Many operational datasets must be gathered from all system components to accurately represent a defined heath model, considering logs and metrics from both application components and underlying Azure resources. This vast amount of data ultimately needs to be stored in a format that allows for near-real time interpretation to facilitate swift operational action. Moreover, correlation across all encompassed data sets is required to ensure effective analysis is unbounded, allowing for the layered representation of health.

A unified data sink is required to ensure all operational data is swiftly stored and made available for correlated analysis to build a 'single pane' representation of application health. Azure provides several different operational technologies under the umbrella of Azure Monitor, and the Log Analytics workspace serves as the core Azure-native data sink to store and analyze operational data.

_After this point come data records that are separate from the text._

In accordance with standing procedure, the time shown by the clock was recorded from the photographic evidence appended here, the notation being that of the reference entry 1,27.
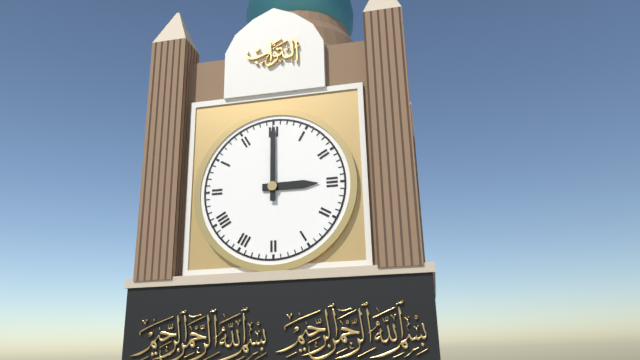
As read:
3,00
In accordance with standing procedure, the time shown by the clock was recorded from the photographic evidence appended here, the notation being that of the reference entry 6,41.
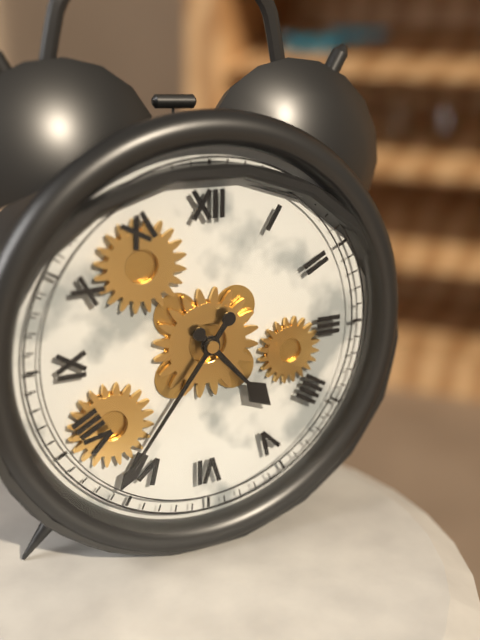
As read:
4,36
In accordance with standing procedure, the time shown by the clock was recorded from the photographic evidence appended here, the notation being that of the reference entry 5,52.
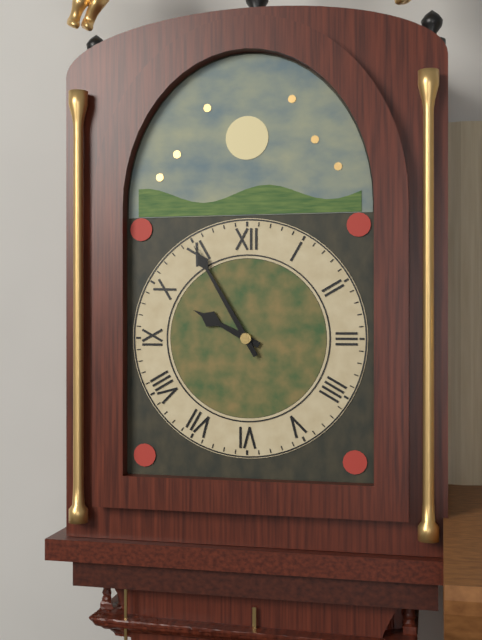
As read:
9,55
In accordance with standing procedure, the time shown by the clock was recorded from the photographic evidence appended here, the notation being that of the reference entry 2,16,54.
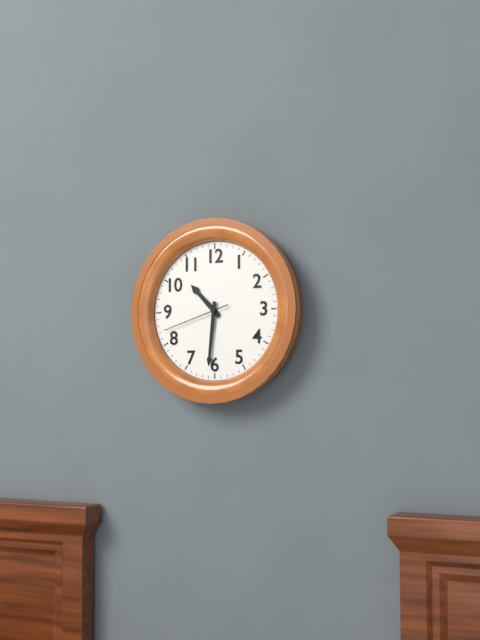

Mission Critical Health Data Collection

Design considerations

Azure Monitor

  • Azure Monitor is enabled by default for all Azure subscriptions, but Azure Monitor Logs (Log Analytics workspace) and Application Insights resources must be deployed and configured to incorporate data collection and querying capabilities.

  • Azure Monitor supports three types of observability data: logs, metrics, and distributed traces.

    • Logs are stored in Log Analytics workspaces, which is based on Azure Data Explorer. Log queries are stored in query packs that can be shared across subscriptions, and are used to drive observability components such as dashboards, workbooks, or other reporting and visualization tools.
    • Metrics are stored in an internal time-series database. For most Azure resources, metrics are automatically collected and retained for 93 days. Metric data can also be sent to the Log Analytics workspace using a diagnostic setting for the resource.
  • All Azure resources expose logs and metrics, but resources must be appropriately configured to route diagnostic data to your desired data sink.

Tip

Azure provides various Built-In Policies that can be applied to ensure deployed resources are configured to send logs and metrics to a Log Analytics workspace.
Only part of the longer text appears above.